Title: Vice President

   
    THE HUNTINGTON NATIONAL BANK
    By:     /s/ Josh Elsea
   

Name: Josh Elsea

Title: Vice President – Large Corporate Banking

   
   

THE ROYAL BANK OF SCOTLAND PLC,

as a Lender and as an International Swing Line Lender

    By:     /s/ Matthew Pennachio
   

Name: Matthew Pennachio

Title: Vice President


EXHIBIT A

Schedule 2.01

COMMITMENTS AND APPLICABLE PERCENTAGES

 

Lender

   Revolving Commitment      Applicable Percentage  

Bank of America, N.A.

   $ 56,750,000.00         11.350000000

The Royal Bank of Scotland plc

   $ 56,750,000.00         11.350000000

DNB NOR Bank ASA

   $ 56,750,000.00         11.350000000

Nordea Bank Finland Plc

   $ 56,750,000.00         11.350000000

Fifth Third Bank

   $ 46,000,000.00         9.200000000

PNC Bank, National Association

   $ 40,000,000.00         8.000000000

Compass Bank

   $ 37,000,000.00         7.400000000

BNP Paribas

   $ 35,000,000.00         7.000000000

Regions Bank

   $ 35,000,000.00         7.000000000

US Bank National Association

   $ 35,000,000.00         7.000000000

Deutsche Bank AG New York Branch

   $ 25,000,000.00         5.000000000

The Huntington National Bank

   $ 20,000,000.00         4.000000000

Total

   $ 500,000,000         100.00000000


EXHIBIT B

CONDITIONS PRECEDENT

1. Amendment. The Administrative Agent shall have received counterparts of this Amendment executed by the Borrowers, the Guarantors, the Lenders and the Administrative Agent.

2. [Reserved].

3. Domestic Mortgage. The Administrative Agent shall have received (a) an amendment to each mortgage, deed of trust, deed to secure debt or similar instrument that secures the Obligations, (b) such endorsements to the title insurance policy related to such mortgage, deed of trust, deed to secure debt or similar instrument and (c) local counsel legal opinions, each in form and substance reasonably satisfactory to the Administrative Agent.

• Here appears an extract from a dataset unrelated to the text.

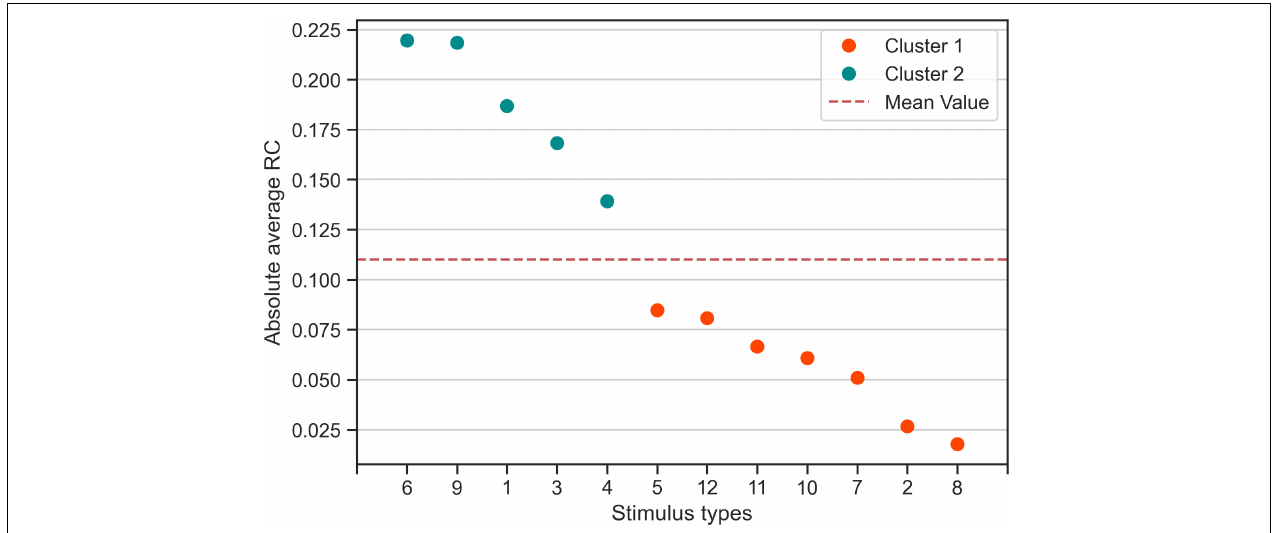
FIGURE 3 | Categorization of stimulus types based on absolute average response consistency (RC) values. Using the absolute of the RCs averaged across participants, we used K-means clustering to categorize the twelve 0% coherence stimulus types according to consistency averaged over participants. Cluster 1 (Orange) contains seven stimulus types for which participants made responses that are less consistent than the average (red dashed line). Cluster 2 contains the five stimulus types to which participants responded more consistently than on average.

4. Foreign Security Documents. The Administrative Agent shall have received such security documents (including amendments and ratifications of existing security agreements) reasonably requested by the Administrative Agent to create, perfect or maintain Liens in the Collateral of each Foreign Loan Party.

5. Opinions of Counsel. The Administrative Agent shall have received opinions of legal counsel to the Loan Parties, addressed to the Administrative Agent and each Lender, dated as of the date hereof.

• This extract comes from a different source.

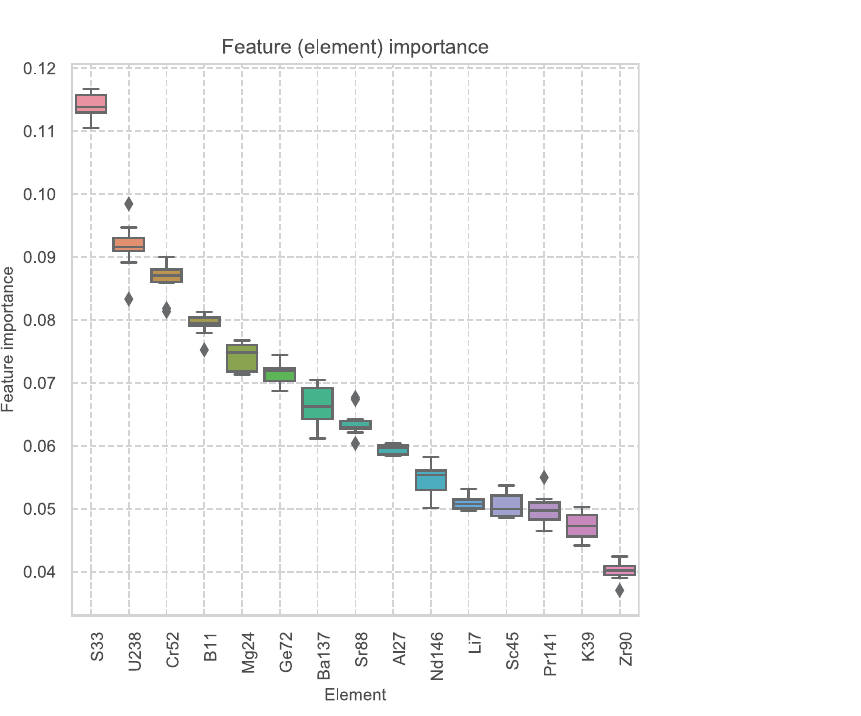
Figure 4. Feature importance results from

6. Organization Documents, Resolutions, Etc.

(a) The Administrative Agent shall have received such certificates of resolutions or other action, incumbency certificates and/or other certificates of Responsible Officers of each Domestic Loan Party as the Administrative Agent may require evidencing the identity, authority and capacity of each Responsible Officer of such Domestic Loan Party authorized to act as a Responsible Officer in connection with this Amendment.

(b) The Administrative Agent shall have received from each Foreign Loan Party such Organization Documents, resolutions, incumbency certificates and other customary certificates as the Administrative Agent may reasonably request.

7. Fees. Receipt by the Administrative Agent, the Lenders and Merrill Lynch, Pierce, Fenner & Smith Incorporated, in its capacity as sole lead arranger for this Amendment, of all fees required to be paid on or before the date hereof.

8. Attorney Costs. Unless waived by the Administrative Agent, the Parent shall have paid all reasonable and properly documented fees, charges and disbursements of counsel to the Administrative Agent (directly to such counsel if requested by the Administrative Agent) to the extent incurred and invoiced prior to or on the date hereof.